(Saved data entries)

────────

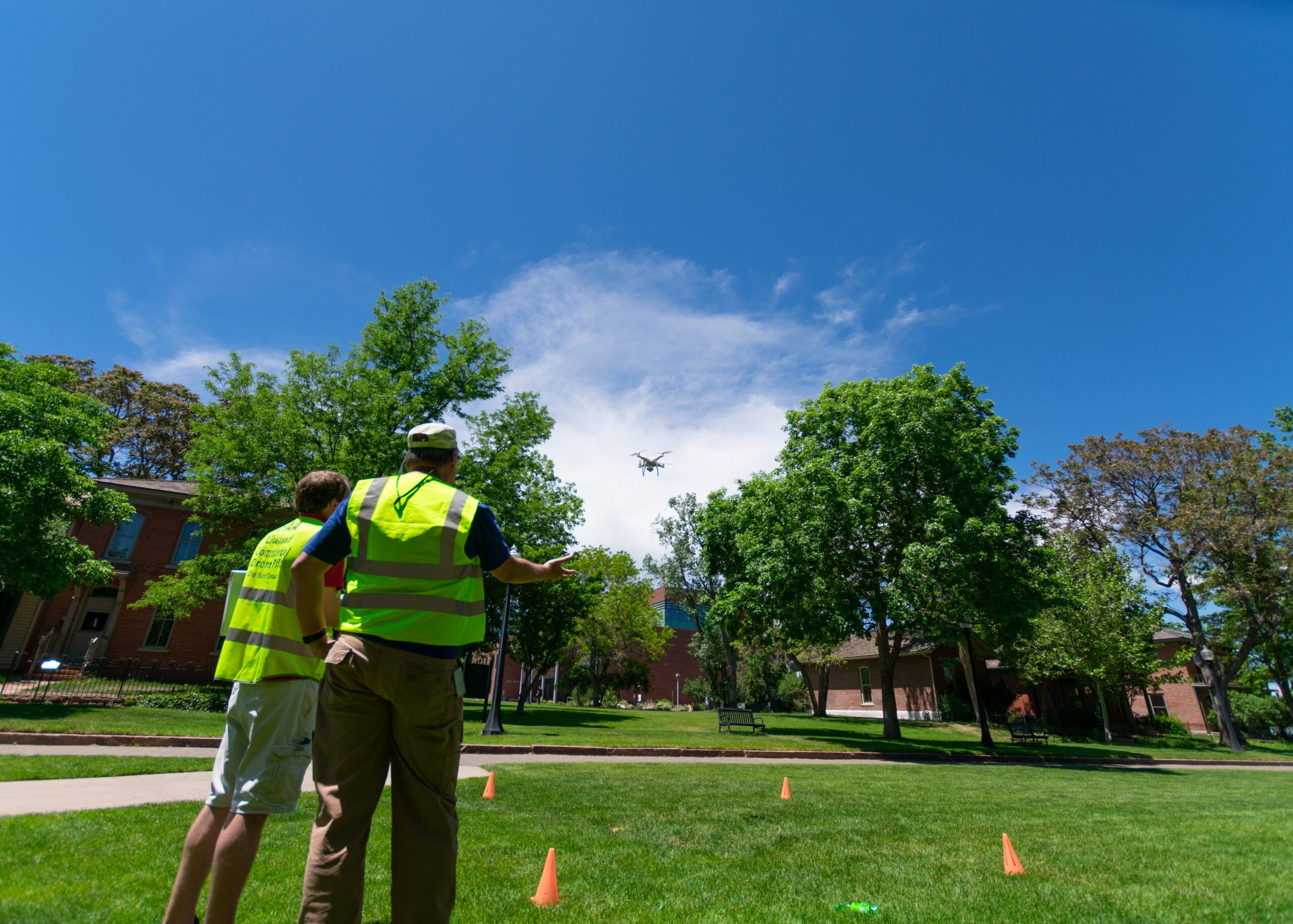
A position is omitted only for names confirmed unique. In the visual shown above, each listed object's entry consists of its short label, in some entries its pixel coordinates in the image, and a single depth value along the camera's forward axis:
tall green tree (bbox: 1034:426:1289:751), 29.72
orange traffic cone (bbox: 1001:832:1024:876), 4.98
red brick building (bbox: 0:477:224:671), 24.30
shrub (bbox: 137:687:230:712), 16.36
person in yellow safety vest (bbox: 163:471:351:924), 2.67
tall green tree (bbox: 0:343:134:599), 14.07
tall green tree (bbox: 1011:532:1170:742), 28.94
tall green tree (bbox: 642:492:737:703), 41.47
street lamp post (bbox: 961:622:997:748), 22.25
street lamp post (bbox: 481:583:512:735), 16.31
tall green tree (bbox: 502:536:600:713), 27.39
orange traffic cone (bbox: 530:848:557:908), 3.71
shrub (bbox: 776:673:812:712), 42.53
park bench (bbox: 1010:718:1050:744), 25.02
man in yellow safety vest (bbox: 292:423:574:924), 2.27
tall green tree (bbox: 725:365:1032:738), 19.02
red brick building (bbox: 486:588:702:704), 53.34
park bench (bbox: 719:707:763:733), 22.34
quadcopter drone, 28.73
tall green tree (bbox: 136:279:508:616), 18.12
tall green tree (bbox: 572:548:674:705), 37.31
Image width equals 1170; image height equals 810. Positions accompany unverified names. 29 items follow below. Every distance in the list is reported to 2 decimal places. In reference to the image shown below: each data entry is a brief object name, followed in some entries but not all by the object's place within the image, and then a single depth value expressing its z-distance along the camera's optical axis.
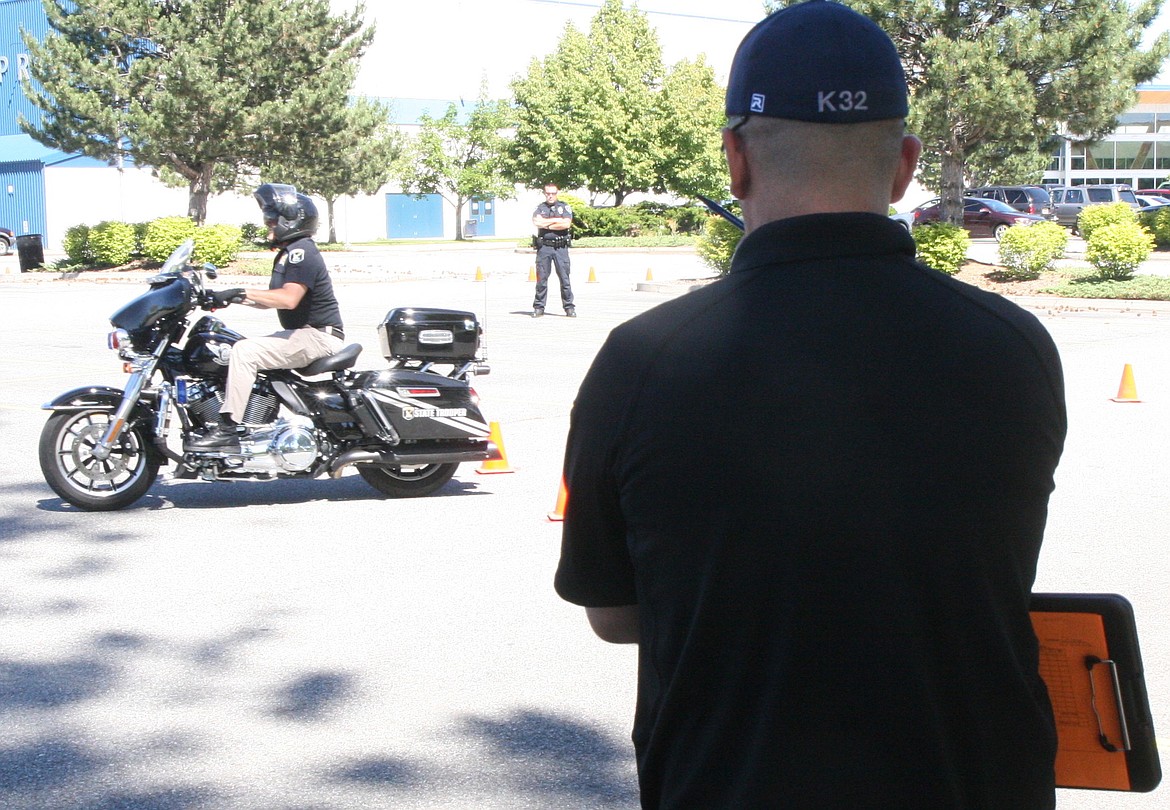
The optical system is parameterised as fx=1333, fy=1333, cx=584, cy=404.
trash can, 34.28
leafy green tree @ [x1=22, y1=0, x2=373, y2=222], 32.50
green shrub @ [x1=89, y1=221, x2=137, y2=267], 33.31
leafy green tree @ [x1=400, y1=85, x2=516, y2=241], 58.41
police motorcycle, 7.75
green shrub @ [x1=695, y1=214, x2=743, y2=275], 24.76
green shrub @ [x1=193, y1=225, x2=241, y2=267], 31.73
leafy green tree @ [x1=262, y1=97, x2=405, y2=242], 36.28
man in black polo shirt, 1.59
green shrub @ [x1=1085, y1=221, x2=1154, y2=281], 22.88
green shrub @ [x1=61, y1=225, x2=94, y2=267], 33.78
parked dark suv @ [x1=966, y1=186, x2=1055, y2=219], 46.97
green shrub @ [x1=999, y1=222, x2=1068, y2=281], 23.81
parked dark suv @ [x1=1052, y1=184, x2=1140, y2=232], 48.19
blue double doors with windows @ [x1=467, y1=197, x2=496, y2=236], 67.25
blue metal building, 53.41
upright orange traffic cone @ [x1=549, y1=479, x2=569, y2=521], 7.71
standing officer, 19.45
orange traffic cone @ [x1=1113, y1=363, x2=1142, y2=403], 11.74
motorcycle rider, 7.75
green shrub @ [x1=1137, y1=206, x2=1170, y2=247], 34.91
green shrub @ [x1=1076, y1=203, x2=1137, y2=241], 24.52
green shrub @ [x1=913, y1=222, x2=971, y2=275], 23.55
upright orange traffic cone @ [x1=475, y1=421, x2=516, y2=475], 9.12
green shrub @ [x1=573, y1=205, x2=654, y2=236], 46.38
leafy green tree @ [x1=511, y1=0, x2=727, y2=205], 48.81
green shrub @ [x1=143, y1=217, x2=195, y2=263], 32.44
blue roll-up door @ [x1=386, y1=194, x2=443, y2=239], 66.69
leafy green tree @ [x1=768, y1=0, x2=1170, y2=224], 23.88
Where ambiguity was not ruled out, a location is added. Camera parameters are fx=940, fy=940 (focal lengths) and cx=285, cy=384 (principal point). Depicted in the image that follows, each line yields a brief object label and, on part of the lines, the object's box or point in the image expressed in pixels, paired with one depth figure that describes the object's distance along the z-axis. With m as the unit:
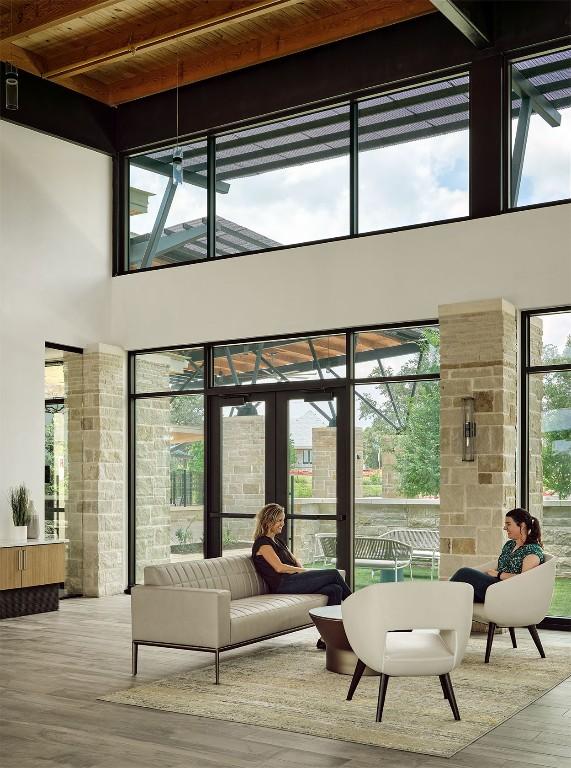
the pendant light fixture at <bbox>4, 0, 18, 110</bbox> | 6.07
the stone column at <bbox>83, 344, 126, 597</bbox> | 10.82
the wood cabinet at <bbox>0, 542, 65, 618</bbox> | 9.31
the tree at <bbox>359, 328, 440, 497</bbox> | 9.27
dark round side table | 6.49
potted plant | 9.67
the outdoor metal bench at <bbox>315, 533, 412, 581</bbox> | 9.39
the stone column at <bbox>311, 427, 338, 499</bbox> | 9.80
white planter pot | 9.55
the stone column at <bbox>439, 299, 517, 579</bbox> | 8.44
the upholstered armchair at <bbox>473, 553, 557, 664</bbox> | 6.96
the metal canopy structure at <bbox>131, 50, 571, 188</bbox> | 8.75
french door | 9.78
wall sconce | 8.54
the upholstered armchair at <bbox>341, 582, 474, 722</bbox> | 5.39
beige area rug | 5.16
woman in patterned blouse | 7.27
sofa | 6.39
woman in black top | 7.64
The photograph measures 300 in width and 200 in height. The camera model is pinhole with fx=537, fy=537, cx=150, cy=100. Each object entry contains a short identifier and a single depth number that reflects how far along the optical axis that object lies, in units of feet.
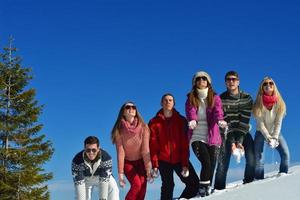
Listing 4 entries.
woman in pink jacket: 30.27
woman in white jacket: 31.91
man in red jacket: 30.99
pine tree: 77.05
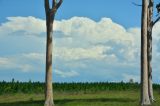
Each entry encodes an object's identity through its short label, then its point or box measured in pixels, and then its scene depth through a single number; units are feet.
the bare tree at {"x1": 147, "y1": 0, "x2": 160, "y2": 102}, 136.26
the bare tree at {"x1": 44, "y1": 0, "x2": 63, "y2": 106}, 116.67
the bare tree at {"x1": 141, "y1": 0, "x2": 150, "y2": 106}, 120.06
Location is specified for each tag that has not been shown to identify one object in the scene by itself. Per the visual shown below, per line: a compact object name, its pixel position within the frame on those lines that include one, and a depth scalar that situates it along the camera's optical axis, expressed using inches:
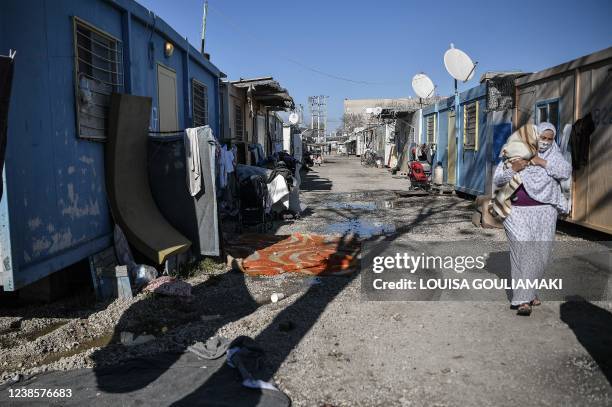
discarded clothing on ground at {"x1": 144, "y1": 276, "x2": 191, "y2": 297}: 221.5
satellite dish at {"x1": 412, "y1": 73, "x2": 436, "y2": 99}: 754.8
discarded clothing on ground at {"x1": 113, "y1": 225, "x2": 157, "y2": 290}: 234.1
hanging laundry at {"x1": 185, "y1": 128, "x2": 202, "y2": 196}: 266.4
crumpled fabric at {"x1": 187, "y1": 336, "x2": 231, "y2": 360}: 153.6
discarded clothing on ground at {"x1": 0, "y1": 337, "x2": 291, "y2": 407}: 129.0
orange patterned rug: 268.5
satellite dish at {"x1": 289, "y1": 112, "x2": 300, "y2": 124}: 1188.5
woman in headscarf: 184.2
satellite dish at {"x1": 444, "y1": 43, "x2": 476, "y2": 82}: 548.7
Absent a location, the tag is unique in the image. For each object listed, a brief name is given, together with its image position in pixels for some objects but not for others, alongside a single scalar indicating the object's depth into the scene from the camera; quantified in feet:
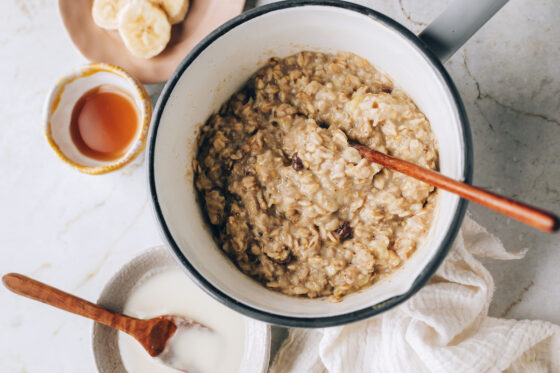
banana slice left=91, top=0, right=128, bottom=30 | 1.27
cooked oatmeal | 0.98
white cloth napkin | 1.10
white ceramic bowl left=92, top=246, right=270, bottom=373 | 1.19
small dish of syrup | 1.27
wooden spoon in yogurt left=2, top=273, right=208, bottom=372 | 1.20
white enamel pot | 0.87
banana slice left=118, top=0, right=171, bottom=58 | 1.25
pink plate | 1.26
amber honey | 1.31
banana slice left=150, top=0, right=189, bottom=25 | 1.25
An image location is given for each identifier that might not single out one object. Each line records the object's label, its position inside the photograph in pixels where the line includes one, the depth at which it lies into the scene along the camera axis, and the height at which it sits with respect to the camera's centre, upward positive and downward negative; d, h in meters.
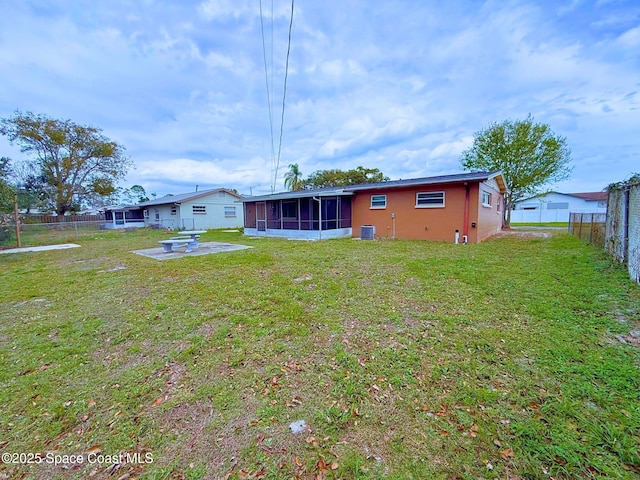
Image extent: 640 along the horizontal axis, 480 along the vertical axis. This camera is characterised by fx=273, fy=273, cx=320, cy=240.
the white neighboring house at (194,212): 22.45 +0.87
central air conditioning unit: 13.19 -0.53
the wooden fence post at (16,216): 11.47 +0.28
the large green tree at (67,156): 22.14 +6.00
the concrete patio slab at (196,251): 9.41 -1.10
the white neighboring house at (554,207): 30.31 +1.50
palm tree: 29.92 +4.85
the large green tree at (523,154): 18.08 +4.53
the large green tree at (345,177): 32.19 +5.38
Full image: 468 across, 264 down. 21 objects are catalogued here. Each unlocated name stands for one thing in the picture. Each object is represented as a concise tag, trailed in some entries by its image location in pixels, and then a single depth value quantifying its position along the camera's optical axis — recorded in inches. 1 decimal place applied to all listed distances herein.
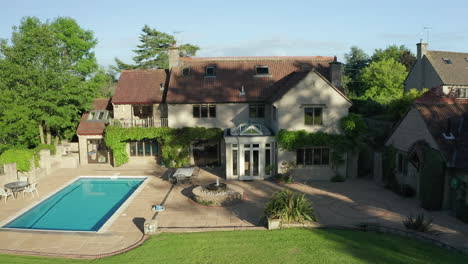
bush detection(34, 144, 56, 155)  984.5
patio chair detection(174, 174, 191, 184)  856.5
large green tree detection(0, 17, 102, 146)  957.2
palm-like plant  567.8
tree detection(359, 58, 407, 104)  1947.6
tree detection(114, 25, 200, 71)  2230.6
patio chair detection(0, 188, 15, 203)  735.1
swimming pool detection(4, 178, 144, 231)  623.5
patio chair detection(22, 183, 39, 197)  762.2
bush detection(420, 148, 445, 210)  645.9
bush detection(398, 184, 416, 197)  733.3
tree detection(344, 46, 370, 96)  2664.9
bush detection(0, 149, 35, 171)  852.1
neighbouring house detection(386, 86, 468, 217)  631.2
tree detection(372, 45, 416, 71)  2422.5
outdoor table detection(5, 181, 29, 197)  746.2
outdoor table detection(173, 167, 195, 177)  867.4
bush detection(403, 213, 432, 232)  535.2
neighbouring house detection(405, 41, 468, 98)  1466.5
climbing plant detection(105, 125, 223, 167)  1036.5
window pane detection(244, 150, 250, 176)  914.1
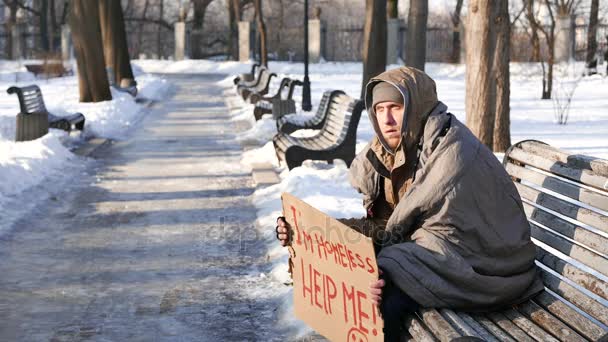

────────

Prompt: Please take the lines from the beginning of the data above through the line holding "red brick building (bbox: 0:477:224:671), 24.30" and transcribe them exactly, without any pictures.

Task answer:
A position is omitted only for names confirmed unique. In the visual shown above, each listed object's entry consists of its short label, in some entries its pixel coordinates in the image, and a single depth value along the camera's forward axis:
tall green tree (bbox: 1034:426:1289:751), 29.72
orange traffic cone (bbox: 1001:832:1024:876), 4.98
red brick building (bbox: 0:477:224:671), 24.30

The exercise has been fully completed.